WHAT IS EXPECTED => Reproduce each of the records below verbatim, keeping every line as it stands.
▽
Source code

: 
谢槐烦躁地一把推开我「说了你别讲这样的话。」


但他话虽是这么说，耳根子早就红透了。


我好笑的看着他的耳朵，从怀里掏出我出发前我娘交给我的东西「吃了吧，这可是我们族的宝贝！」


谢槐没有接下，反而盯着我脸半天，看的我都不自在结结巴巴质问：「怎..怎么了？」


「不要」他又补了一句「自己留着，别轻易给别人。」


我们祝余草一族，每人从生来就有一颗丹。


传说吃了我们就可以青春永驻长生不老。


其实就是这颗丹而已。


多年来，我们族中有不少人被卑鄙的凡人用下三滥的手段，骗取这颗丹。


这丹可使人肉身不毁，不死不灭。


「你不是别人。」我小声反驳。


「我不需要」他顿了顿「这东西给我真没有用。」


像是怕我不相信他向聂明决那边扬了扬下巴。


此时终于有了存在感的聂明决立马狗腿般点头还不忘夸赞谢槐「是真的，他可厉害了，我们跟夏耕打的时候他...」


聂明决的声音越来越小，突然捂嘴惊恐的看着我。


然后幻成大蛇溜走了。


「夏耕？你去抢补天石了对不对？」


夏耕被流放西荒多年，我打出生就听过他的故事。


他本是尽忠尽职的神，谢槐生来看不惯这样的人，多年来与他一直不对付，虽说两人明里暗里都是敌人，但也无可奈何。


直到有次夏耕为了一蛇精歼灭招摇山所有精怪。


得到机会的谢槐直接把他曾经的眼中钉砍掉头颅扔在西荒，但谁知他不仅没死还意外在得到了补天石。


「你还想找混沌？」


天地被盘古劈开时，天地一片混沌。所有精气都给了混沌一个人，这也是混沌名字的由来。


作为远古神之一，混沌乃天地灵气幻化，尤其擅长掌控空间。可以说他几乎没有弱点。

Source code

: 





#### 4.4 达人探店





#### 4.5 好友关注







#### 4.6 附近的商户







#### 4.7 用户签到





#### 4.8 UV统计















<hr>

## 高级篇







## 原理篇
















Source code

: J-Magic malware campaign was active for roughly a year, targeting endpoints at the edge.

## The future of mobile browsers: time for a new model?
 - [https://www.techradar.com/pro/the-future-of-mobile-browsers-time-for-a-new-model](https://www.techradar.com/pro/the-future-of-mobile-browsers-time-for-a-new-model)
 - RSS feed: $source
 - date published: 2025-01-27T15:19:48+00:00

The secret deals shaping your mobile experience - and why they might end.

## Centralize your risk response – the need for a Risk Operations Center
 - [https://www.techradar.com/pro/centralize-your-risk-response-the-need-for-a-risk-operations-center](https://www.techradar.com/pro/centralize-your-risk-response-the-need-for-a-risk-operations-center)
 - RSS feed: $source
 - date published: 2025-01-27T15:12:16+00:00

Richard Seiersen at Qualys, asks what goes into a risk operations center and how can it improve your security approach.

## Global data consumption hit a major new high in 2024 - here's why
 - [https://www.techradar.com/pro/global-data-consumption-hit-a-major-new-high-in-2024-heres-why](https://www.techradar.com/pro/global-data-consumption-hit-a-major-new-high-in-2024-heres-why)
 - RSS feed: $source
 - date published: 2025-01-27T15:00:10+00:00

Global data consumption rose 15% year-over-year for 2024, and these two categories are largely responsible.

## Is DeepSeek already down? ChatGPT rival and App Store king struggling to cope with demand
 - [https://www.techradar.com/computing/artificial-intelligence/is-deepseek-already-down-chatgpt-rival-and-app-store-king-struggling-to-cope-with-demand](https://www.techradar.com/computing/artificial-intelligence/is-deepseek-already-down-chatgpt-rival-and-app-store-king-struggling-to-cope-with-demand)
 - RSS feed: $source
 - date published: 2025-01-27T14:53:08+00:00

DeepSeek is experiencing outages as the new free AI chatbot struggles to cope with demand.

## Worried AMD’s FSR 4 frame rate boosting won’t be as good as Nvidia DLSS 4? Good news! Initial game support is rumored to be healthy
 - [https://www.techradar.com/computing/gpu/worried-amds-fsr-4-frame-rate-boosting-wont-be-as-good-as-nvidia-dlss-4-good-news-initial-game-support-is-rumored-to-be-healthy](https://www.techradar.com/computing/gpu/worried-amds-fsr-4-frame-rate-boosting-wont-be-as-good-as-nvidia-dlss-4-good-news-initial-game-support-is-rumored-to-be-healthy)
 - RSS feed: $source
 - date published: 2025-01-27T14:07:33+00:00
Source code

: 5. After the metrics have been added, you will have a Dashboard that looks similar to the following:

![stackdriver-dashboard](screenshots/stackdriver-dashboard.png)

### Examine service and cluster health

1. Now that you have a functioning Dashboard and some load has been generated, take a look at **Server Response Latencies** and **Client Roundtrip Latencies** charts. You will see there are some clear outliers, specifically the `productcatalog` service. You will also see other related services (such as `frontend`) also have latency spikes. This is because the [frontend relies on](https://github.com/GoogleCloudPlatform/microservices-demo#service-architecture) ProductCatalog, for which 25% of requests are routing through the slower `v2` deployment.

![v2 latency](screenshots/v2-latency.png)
△
COMPLETED TASK =>
Source code

: 
谢槐烦躁地一把推开我「说了你别讲这样的话。」


但他话虽是这么说，耳根子早就红透了。


我好笑的看着他的耳朵，从怀里掏出我出发前我娘交给我的东西「吃了吧，这可是我们族的宝贝！」


谢槐没有接下，反而盯着我脸半天，看的我都不自在结结巴巴质问：「怎..怎么了？」


「不要」他又补了一句「自己留着，别轻易给别人。」


我们祝余草一族，每人从生来就有一颗丹。


传说吃了我们就可以青春永驻长生不老。


其实就是这颗丹而已。


多年来，我们族中有不少人被卑鄙的凡人用下三滥的手段，骗取这颗丹。


这丹可使人肉身不毁，不死不灭。


「你不是别人。」我小声反驳。


「我不需要」他顿了顿「这东西给我真没有用。」


像是怕我不相信他向聂明决那边扬了扬下巴。


此时终于有了存在感的聂明决立马狗腿般点头还不忘夸赞谢槐「是真的，他可厉害了，我们跟夏耕打的时候他...」


聂明决的声音越来越小，突然捂嘴惊恐的看着我。


然后幻成大蛇溜走了。


「夏耕？你去抢补天石了对不对？」


夏耕被流放西荒多年，我打出生就听过他的故事。


他本是尽忠尽职的神，谢槐生来看不惯这样的人，多年来与他一直不对付，虽说两人明里暗里都是敌人，但也无可奈何。


直到有次夏耕为了一蛇精歼灭招摇山所有精怪。


得到机会的谢槐直接把他曾经的眼中钉砍掉头颅扔在西荒，但谁知他不仅没死还意外在得到了补天石。


「你还想找混沌？」


天地被盘古劈开时，天地一片混沌。所有精气都给了混沌一个人，这也是混沌名字的由来。


作为远古神之一，混沌乃天地灵气幻化，尤其擅长掌控空间。可以说他几乎没有弱点。

Source code

: 





#### 4.4 达人探店





#### 4.5 好友关注







#### 4.6 附近的商户







#### 4.7 用户签到





#### 4.8 UV统计















<hr>

## 高级篇







## 原理篇
















Source code

: J-Magic malware campaign was active for roughly a year, targeting endpoints at the edge.

## The future of mobile browsers: time for a new model?
 - [https://www.techradar.com/pro/the-future-of-mobile-browsers-time-for-a-new-model](https://www.techradar.com/pro/the-future-of-mobile-browsers-time-for-a-new-model)
 - RSS feed: $source
 - date published: 2025-01-27T15:19:48+00:00

The secret deals shaping your mobile experience - and why they might end.

## Centralize your risk response – the need for a Risk Operations Center
 - [https://www.techradar.com/pro/centralize-your-risk-response-the-need-for-a-risk-operations-center](https://www.techradar.com/pro/centralize-your-risk-response-the-need-for-a-risk-operations-center)
 - RSS feed: $source
 - date published: 2025-01-27T15:12:16+00:00

Richard Seiersen at Qualys, asks what goes into a risk operations center and how can it improve your security approach.

## Global data consumption hit a major new high in 2024 - here's why
 - [https://www.techradar.com/pro/global-data-consumption-hit-a-major-new-high-in-2024-heres-why](https://www.techradar.com/pro/global-data-consumption-hit-a-major-new-high-in-2024-heres-why)
 - RSS feed: $source
 - date published: 2025-01-27T15:00:10+00:00

Global data consumption rose 15% year-over-year for 2024, and these two categories are largely responsible.

## Is DeepSeek already down? ChatGPT rival and App Store king struggling to cope with demand
 - [https://www.techradar.com/computing/artificial-intelligence/is-deepseek-already-down-chatgpt-rival-and-app-store-king-struggling-to-cope-with-demand](https://www.techradar.com/computing/artificial-intelligence/is-deepseek-already-down-chatgpt-rival-and-app-store-king-struggling-to-cope-with-demand)
 - RSS feed: $source
 - date published: 2025-01-27T14:53:08+00:00

DeepSeek is experiencing outages as the new free AI chatbot struggles to cope with demand.

## Worried AMD’s FSR 4 frame rate boosting won’t be as good as Nvidia DLSS 4? Good news! Initial game support is rumored to be healthy
 - [https://www.techradar.com/computing/gpu/worried-amds-fsr-4-frame-rate-boosting-wont-be-as-good-as-nvidia-dlss-4-good-news-initial-game-support-is-rumored-to-be-healthy](https://www.techradar.com/computing/gpu/worried-amds-fsr-4-frame-rate-boosting-wont-be-as-good-as-nvidia-dlss-4-good-news-initial-game-support-is-rumored-to-be-healthy)
 - RSS feed: $source
 - date published: 2025-01-27T14:07:33+00:00
Source code

: 5. After the metrics have been added, you will have a Dashboard that looks similar to the following:

![stackdriver-dashboard](screenshots/stackdriver-dashboard.png)

### Examine service and cluster health

1. Now that you have a functioning Dashboard and some load has been generated, take a look at **Server Response Latencies** and **Client Roundtrip Latencies** charts. You will see there are some clear outliers, specifically the `productcatalog` service. You will also see other related services (such as `frontend`) also have latency spikes. This is because the [frontend relies on](https://github.com/GoogleCloudPlatform/microservices-demo#service-architecture) ProductCatalog, for which 25% of requests are routing through the slower `v2` deployment.

![v2 latency](screenshots/v2-latency.png)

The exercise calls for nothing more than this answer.